Эмилия Федоровна встала, хмуря, сдвигая к переносью полуночные брови свои.

-- Ну-с, -- произнесла она решительно и опять как бы приказом, -- время не раннее... Еще раз спасибо за честь, что вспомнил новорожденную, и тысяча эта, которую ты привез, -- merci, -- пришлась мне кстати, а теперь отправляйся: у меня деловые письма не дописаны... А Мерезова ты мне, как хочешь, изволь устроить -- иначе поссоримся, это я тебе не в шутку говорю...

-- Странная ты женщина, Эмилия! Ну сама подумай, чего ты от меня требуешь? Сама же говоришь, что у него долгов на пятьдесят тысяч... Что же -- прикажешь мне, что ли, ни за что ни про что подарить ему стотысячный куш: половину на расплату с долгами, половину на новый пропой?

-- Зачем сразу гиперболы?

-- Да дешевле его на ноги не поставить...

-- Долги можно и не сразу гасить. Если он половину заплатит, то обновит кредит и будет в состоянии жить, а Аникита Вассианович даст ему хорошее место...

-- Украсите ведомство! -- злобно засмеялся Симеон.

-- Э! Не хуже других! Слушай, -- быстро заговорила она, поспешно, обеими руками поправляя прическу, что всегда делала, когда оживляла ее вдохновляющая мысль.-- Я укажу тебе путь к примирению... благодарить будешь! И волки сыты, и овцы целы... Слушай: отчего бы тебе не прикончить всей этой родственной неприятности в родственном же порядке? Давай женим Васю на Аглае... вот и сплетням конец.

Сарай-Бермятов хмуро молчал размышляя. Идея ему нравилась.

-- За Аглаей всего пять тысяч рублей, -- нерешительно сказал он.-- Какая же она Мерезову невеста?

-- От себя накинешь...

-- Да! Все от себя да от себя!

-- Знаешь, Симеон: иногда вовремя подарить единицу -- значит безопасно сберечь сотню.

Тон ее был значителен, и опять Симеон почувствовал угрозу, и опять подумал про себя: "Вот оно!"

-- Я подумаю, -- отрывисто произнес он, поднося к губам руку Эмилии.

-- Подумай.

-- Сомневаюсь, чтобы вышло из этого что-нибудь путное, но... подумаю... доброй ночи.

-- До свиданья... А подумать -- подумай... и советую: скорей!..

"Вот оно! -- снова стукнуло где-то глубоко в мозгу, когда Симеон, мрачный, выходил от Эмилии Федоровны и на глазах козырявших городовых усаживался в экипаж свой.-- Вот оно! Где труп, там и орлы..."
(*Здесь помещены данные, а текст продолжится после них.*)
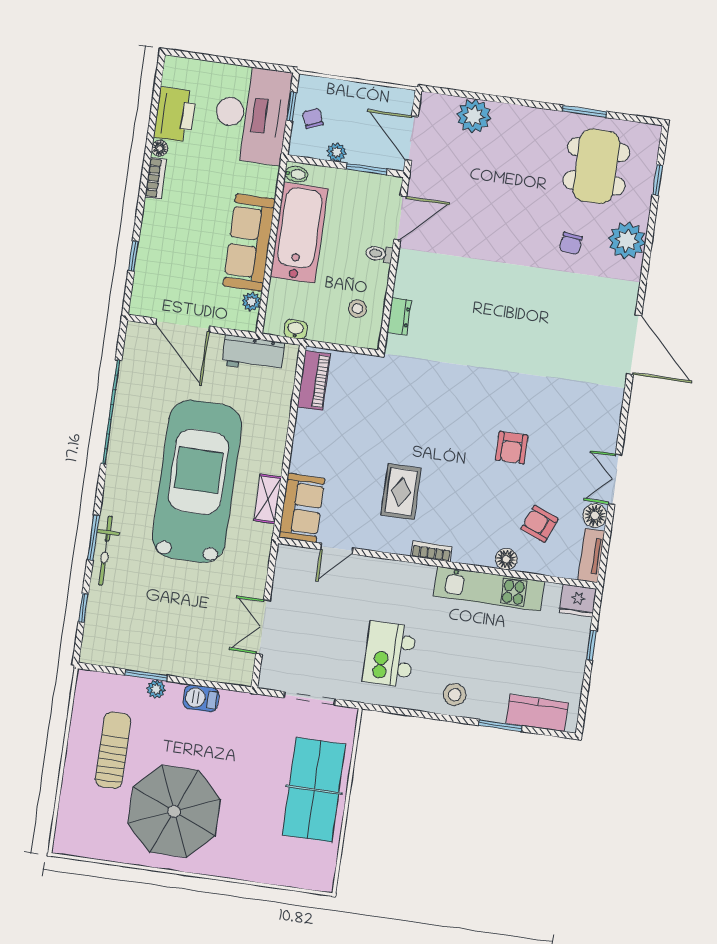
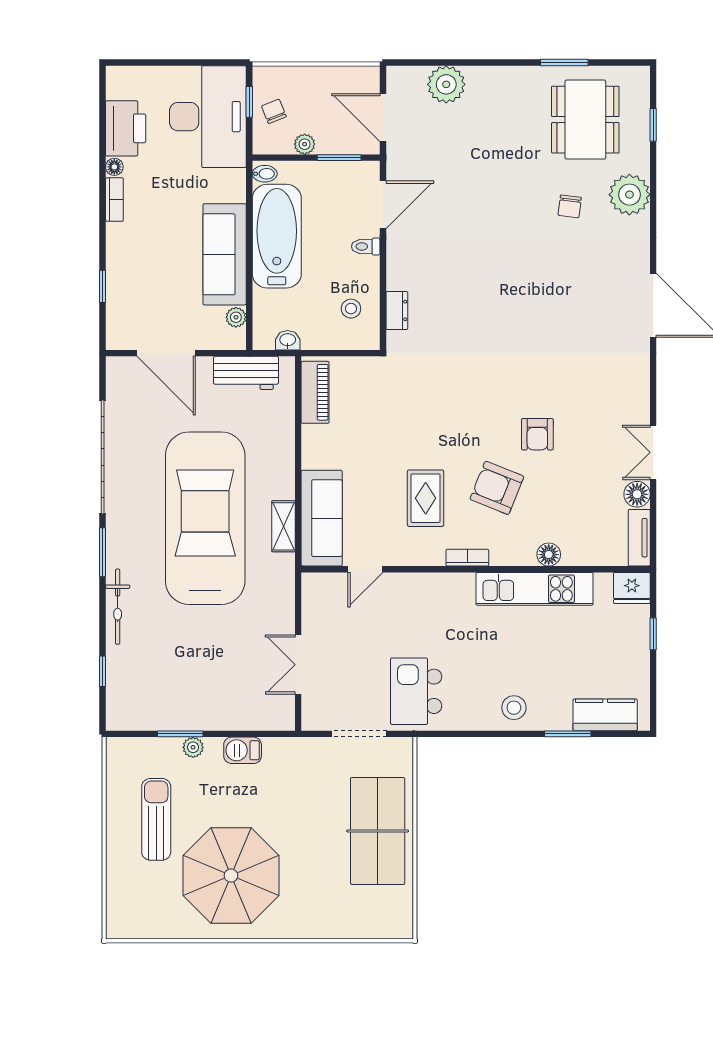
sofa: (302, 508) -> (322, 518), width x1.36
armchair: (539, 524) -> (497, 488), moved, width x1.38, depth x1.38
window: (93, 538) -> (103, 552), moved
kitchen island: (389, 654) -> (416, 691), moved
С унылыми, темными мыслями ехал он унылым, темным городом, быстро покинув еще шевелящийся и светящийся центр для спящей окраины, будто ослепшей от затворенных ставен... На часах соседнего монастыря глухо и с воем пробило час, когда, поднимаясь в гору, завидел он издали в дому-казарме своем яркое окно, сообразил, что это комната Матвея, и, приближаясь, думал со злобою, росшею по мере того, как росла навстречу сила белого огненного пятна: "Жги, жги ацетилен-то, свят муж!.. Горбом не заработал, не купленный. О отродья проклятые! Когда я только вас расшвыряю от себя? Куда угодно... только бы не видали вас глаза мои, только бы подальше!"